The tailors arrive at seven, three of them, with garment bags and pincushions and the kind of discretion that costs more than most people’s cars. I hired them because they don’t ask questions, and right now Scarlett needs a room full of people who don’t ask questions.

She stands in the center of my living room in a borrowed robe while they circle her with measuring tapes, and her hands won’t quite stay still.

I notice. I’ve spent ten years training myself not to notice things about Scarlett Ashworth, and it turns out the training was useless, because I clock every breath she takes.

“The burgundy,” I tell the lead tailor, nodding at the swatches fanned across my coffee table. “And the midnight blue. Nothing safe. Nothing she could disappear inside.”

“You realize I’m standing right here,” Scarlett says. “Being discussed. Like a sofa.”

“A very expensive sofa.”

“Reid.” She turns, and the robe shifts, and one of the tailors very politely studies the ceiling. “I can’t take this. Do you have any idea what a wardrobe like this costs?”

“Roughly. Yes.”

“Then you know I can’t afford it. I’m in a one-bedroom walk-up that smells like the diner downstairs, my accounts are frozen until the divorce sorts out whose name is on what, and everything I actually own is sitting in a penthouse with Vincent’s locks on the door.

” She crosses her arms. “I left the hotel last week because I couldn’t keep bleeding money on a room I only slept in.

So no. I’m not letting you dress me like I’m some project you picked up. ”

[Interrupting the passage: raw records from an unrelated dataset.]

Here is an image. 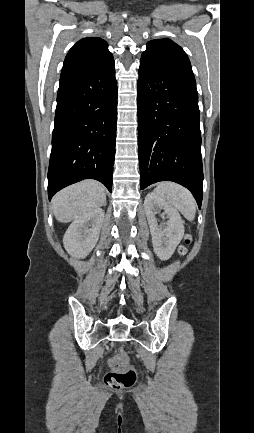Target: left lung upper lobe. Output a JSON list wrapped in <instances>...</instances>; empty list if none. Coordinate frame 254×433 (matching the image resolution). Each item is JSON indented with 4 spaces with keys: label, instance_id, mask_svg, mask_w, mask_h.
I'll return each instance as SVG.
<instances>
[{
    "label": "left lung upper lobe",
    "instance_id": "5c2ea615",
    "mask_svg": "<svg viewBox=\"0 0 254 433\" xmlns=\"http://www.w3.org/2000/svg\"><path fill=\"white\" fill-rule=\"evenodd\" d=\"M141 58L194 77L190 61L184 50L169 39H157L147 43Z\"/></svg>",
    "mask_w": 254,
    "mask_h": 433
}]
</instances>
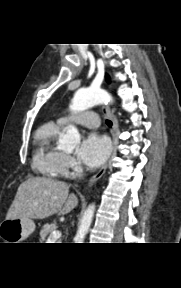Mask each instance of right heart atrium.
Segmentation results:
<instances>
[{
	"instance_id": "obj_1",
	"label": "right heart atrium",
	"mask_w": 181,
	"mask_h": 288,
	"mask_svg": "<svg viewBox=\"0 0 181 288\" xmlns=\"http://www.w3.org/2000/svg\"><path fill=\"white\" fill-rule=\"evenodd\" d=\"M77 169L78 165L76 160L72 156L66 155L64 168L61 171L60 176L69 177L73 172L77 171Z\"/></svg>"
}]
</instances>
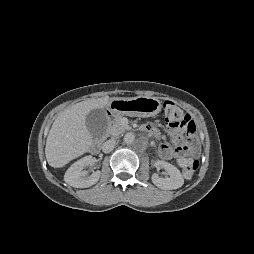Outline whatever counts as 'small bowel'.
Returning <instances> with one entry per match:
<instances>
[{
  "instance_id": "c3829d8e",
  "label": "small bowel",
  "mask_w": 254,
  "mask_h": 254,
  "mask_svg": "<svg viewBox=\"0 0 254 254\" xmlns=\"http://www.w3.org/2000/svg\"><path fill=\"white\" fill-rule=\"evenodd\" d=\"M143 130L147 131L151 135L157 136L158 131L156 127L151 123H146L143 125ZM170 134L175 138L178 145L175 148L170 147L168 144H161L159 146V156L164 160H171L175 158L177 155L183 153V152H191L190 146L192 144H195L196 150L195 154L198 152V145L195 141H192L191 139L187 138L184 139L182 137V129L181 128H170Z\"/></svg>"
}]
</instances>
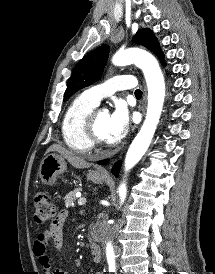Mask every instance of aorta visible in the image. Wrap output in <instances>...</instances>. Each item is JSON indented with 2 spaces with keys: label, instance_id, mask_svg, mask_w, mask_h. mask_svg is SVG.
<instances>
[{
  "label": "aorta",
  "instance_id": "aorta-1",
  "mask_svg": "<svg viewBox=\"0 0 215 274\" xmlns=\"http://www.w3.org/2000/svg\"><path fill=\"white\" fill-rule=\"evenodd\" d=\"M114 65L124 66L135 64L142 69L148 87V106L145 121L132 141L125 158V171L133 168L147 151L163 108L165 98V83L163 74L157 60L148 52L129 48L118 51L112 59ZM126 185L123 183L118 188L121 203L126 198ZM107 262L110 270H115V254L112 241L107 243Z\"/></svg>",
  "mask_w": 215,
  "mask_h": 274
}]
</instances>
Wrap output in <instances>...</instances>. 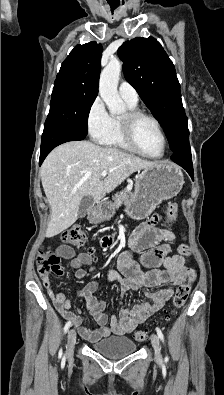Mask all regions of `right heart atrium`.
Segmentation results:
<instances>
[{
  "label": "right heart atrium",
  "mask_w": 224,
  "mask_h": 395,
  "mask_svg": "<svg viewBox=\"0 0 224 395\" xmlns=\"http://www.w3.org/2000/svg\"><path fill=\"white\" fill-rule=\"evenodd\" d=\"M111 122L112 117L103 100L96 97L90 104L86 116V125L90 136L99 141L109 131Z\"/></svg>",
  "instance_id": "1"
}]
</instances>
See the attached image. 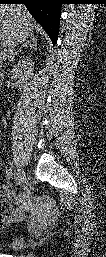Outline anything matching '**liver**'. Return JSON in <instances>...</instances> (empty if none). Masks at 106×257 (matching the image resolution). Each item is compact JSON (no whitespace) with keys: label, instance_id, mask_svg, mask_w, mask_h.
<instances>
[{"label":"liver","instance_id":"6515ba94","mask_svg":"<svg viewBox=\"0 0 106 257\" xmlns=\"http://www.w3.org/2000/svg\"><path fill=\"white\" fill-rule=\"evenodd\" d=\"M34 20L22 5H1L0 7V45L6 49L11 40L23 42L33 36Z\"/></svg>","mask_w":106,"mask_h":257}]
</instances>
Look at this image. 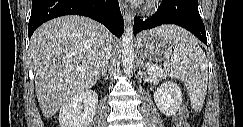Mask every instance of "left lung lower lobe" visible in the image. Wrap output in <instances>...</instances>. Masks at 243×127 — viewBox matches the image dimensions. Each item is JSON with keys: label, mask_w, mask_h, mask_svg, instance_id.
Wrapping results in <instances>:
<instances>
[{"label": "left lung lower lobe", "mask_w": 243, "mask_h": 127, "mask_svg": "<svg viewBox=\"0 0 243 127\" xmlns=\"http://www.w3.org/2000/svg\"><path fill=\"white\" fill-rule=\"evenodd\" d=\"M134 34L162 24L179 25L207 45L205 26L198 11V0H163L155 15L143 21L134 18Z\"/></svg>", "instance_id": "obj_1"}]
</instances>
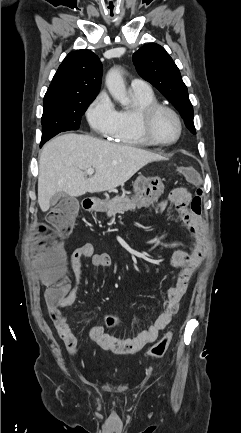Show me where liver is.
I'll use <instances>...</instances> for the list:
<instances>
[{
    "label": "liver",
    "mask_w": 241,
    "mask_h": 433,
    "mask_svg": "<svg viewBox=\"0 0 241 433\" xmlns=\"http://www.w3.org/2000/svg\"><path fill=\"white\" fill-rule=\"evenodd\" d=\"M163 157L89 135L64 134L47 142L39 155L38 204L43 212L57 192L71 197L112 190L150 162ZM95 169L86 179L85 171Z\"/></svg>",
    "instance_id": "6515ba94"
}]
</instances>
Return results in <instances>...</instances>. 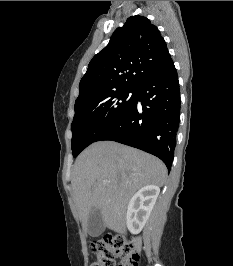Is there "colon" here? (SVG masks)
<instances>
[{"instance_id":"5ec220e1","label":"colon","mask_w":233,"mask_h":266,"mask_svg":"<svg viewBox=\"0 0 233 266\" xmlns=\"http://www.w3.org/2000/svg\"><path fill=\"white\" fill-rule=\"evenodd\" d=\"M97 255L95 266H115V259L120 258L119 266H138L139 254L135 244L126 241L122 236H106L92 244Z\"/></svg>"}]
</instances>
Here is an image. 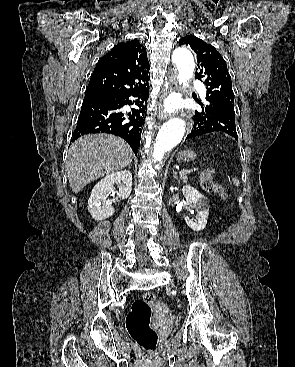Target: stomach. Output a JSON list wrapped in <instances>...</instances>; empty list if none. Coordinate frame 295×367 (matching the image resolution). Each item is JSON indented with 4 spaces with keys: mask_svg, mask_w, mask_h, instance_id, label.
<instances>
[{
    "mask_svg": "<svg viewBox=\"0 0 295 367\" xmlns=\"http://www.w3.org/2000/svg\"><path fill=\"white\" fill-rule=\"evenodd\" d=\"M197 158V155L192 150H184L178 153L177 160L182 162H190Z\"/></svg>",
    "mask_w": 295,
    "mask_h": 367,
    "instance_id": "obj_1",
    "label": "stomach"
}]
</instances>
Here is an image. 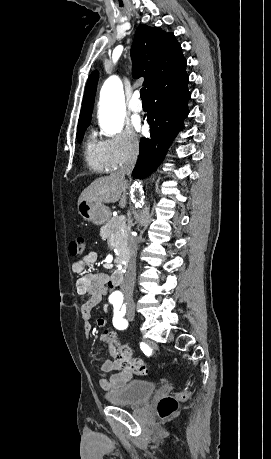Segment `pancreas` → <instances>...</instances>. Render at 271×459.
Listing matches in <instances>:
<instances>
[{"mask_svg":"<svg viewBox=\"0 0 271 459\" xmlns=\"http://www.w3.org/2000/svg\"><path fill=\"white\" fill-rule=\"evenodd\" d=\"M127 231L128 228L125 218L119 216V218H112L106 226H102L100 235H102L103 239H107L108 237V243L110 245H116L118 249H121V247H125L127 243ZM120 253L124 254L125 250L121 249Z\"/></svg>","mask_w":271,"mask_h":459,"instance_id":"pancreas-1","label":"pancreas"}]
</instances>
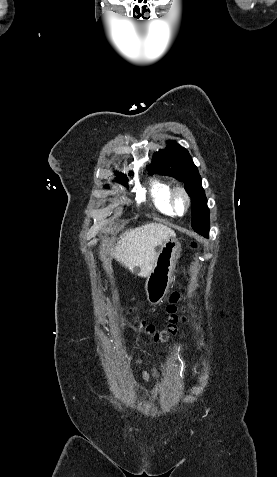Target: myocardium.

There it is. The thing under all of it. She’d rather wear the same three outfits into battle than owe a single soul a single thing, because the last time someone “helped” her family, it cost her ten years and her own name.

“It’s not a gift,” I say.

“It looks remarkably like a gift.”

“It’s an investment. You’re about to walk into rooms full of people who decide who matters in this city, and you’re going to take Vincent apart in front of them.

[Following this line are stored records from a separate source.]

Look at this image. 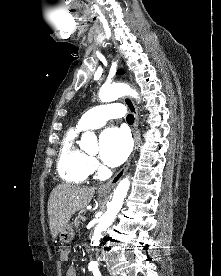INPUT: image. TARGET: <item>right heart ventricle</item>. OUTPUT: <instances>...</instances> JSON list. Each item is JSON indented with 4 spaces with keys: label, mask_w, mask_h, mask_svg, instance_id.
Wrapping results in <instances>:
<instances>
[{
    "label": "right heart ventricle",
    "mask_w": 221,
    "mask_h": 276,
    "mask_svg": "<svg viewBox=\"0 0 221 276\" xmlns=\"http://www.w3.org/2000/svg\"><path fill=\"white\" fill-rule=\"evenodd\" d=\"M78 132L79 129H71L64 135L57 163L60 177L70 183H82L91 173L89 157L76 144Z\"/></svg>",
    "instance_id": "e07e8e85"
}]
</instances>
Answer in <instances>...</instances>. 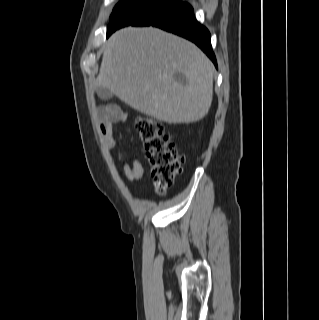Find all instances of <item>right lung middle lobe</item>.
<instances>
[{"label": "right lung middle lobe", "mask_w": 319, "mask_h": 320, "mask_svg": "<svg viewBox=\"0 0 319 320\" xmlns=\"http://www.w3.org/2000/svg\"><path fill=\"white\" fill-rule=\"evenodd\" d=\"M179 0H121L114 8L107 32L132 25L145 16L167 9Z\"/></svg>", "instance_id": "dd1d6c3e"}]
</instances>
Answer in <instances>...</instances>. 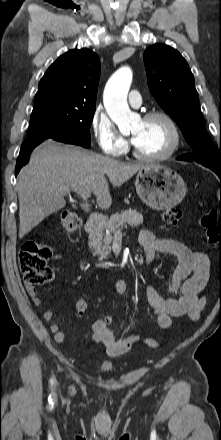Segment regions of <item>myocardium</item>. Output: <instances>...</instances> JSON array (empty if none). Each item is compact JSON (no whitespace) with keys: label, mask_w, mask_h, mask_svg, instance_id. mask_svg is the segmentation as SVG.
<instances>
[{"label":"myocardium","mask_w":221,"mask_h":440,"mask_svg":"<svg viewBox=\"0 0 221 440\" xmlns=\"http://www.w3.org/2000/svg\"><path fill=\"white\" fill-rule=\"evenodd\" d=\"M154 118L163 119L171 130V143L169 147L162 153L155 155H148L140 152L137 147L133 146V154L136 158L144 161H163L170 158L178 150L181 142V134L179 127L173 117L165 111L153 110L144 114L142 120L147 121Z\"/></svg>","instance_id":"1"}]
</instances>
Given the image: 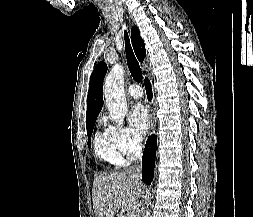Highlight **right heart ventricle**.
Returning <instances> with one entry per match:
<instances>
[{"label": "right heart ventricle", "instance_id": "1", "mask_svg": "<svg viewBox=\"0 0 253 217\" xmlns=\"http://www.w3.org/2000/svg\"><path fill=\"white\" fill-rule=\"evenodd\" d=\"M94 152L101 161L115 166L124 167L127 164L125 156L114 143L107 130H99L94 137Z\"/></svg>", "mask_w": 253, "mask_h": 217}]
</instances>
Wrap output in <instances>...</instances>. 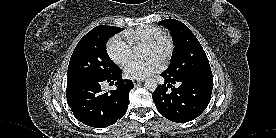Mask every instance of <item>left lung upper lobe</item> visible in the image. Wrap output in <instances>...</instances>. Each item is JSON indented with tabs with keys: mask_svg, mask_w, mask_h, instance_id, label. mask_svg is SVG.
Here are the masks:
<instances>
[{
	"mask_svg": "<svg viewBox=\"0 0 276 138\" xmlns=\"http://www.w3.org/2000/svg\"><path fill=\"white\" fill-rule=\"evenodd\" d=\"M159 24L169 29L175 44L166 74L175 80L213 77L201 44L185 24L175 19H165Z\"/></svg>",
	"mask_w": 276,
	"mask_h": 138,
	"instance_id": "1",
	"label": "left lung upper lobe"
}]
</instances>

” I keep my voice level, reasonable, the tone I use when I want someone to stop arguing and start agreeing.

“Armor isn’t charity. It’s equipment. Bill it to the partnership and pay me back out of the waterfront when we win. Interest, if it makes you feel better.”

Her jaw works. She’s looking for the catch, the hidden cost, the moment I turn out to be every other man who ever handed her something with strings stitched into the lining.

“With interest,” she says slowly.

“A punishing amount. I’m ruthless.”

A breath of a laugh escapes her before she can stop it, and the tailors take it as permission to keep pinning.

“Fine,” she says. “A loan. On the books. I pay you back every cent.” She lifts her chin. “And the second you treat this like leverage, I’m gone.”

“Understood.” I let myself look at her, just for a moment, in the burgundy they’ve started draping.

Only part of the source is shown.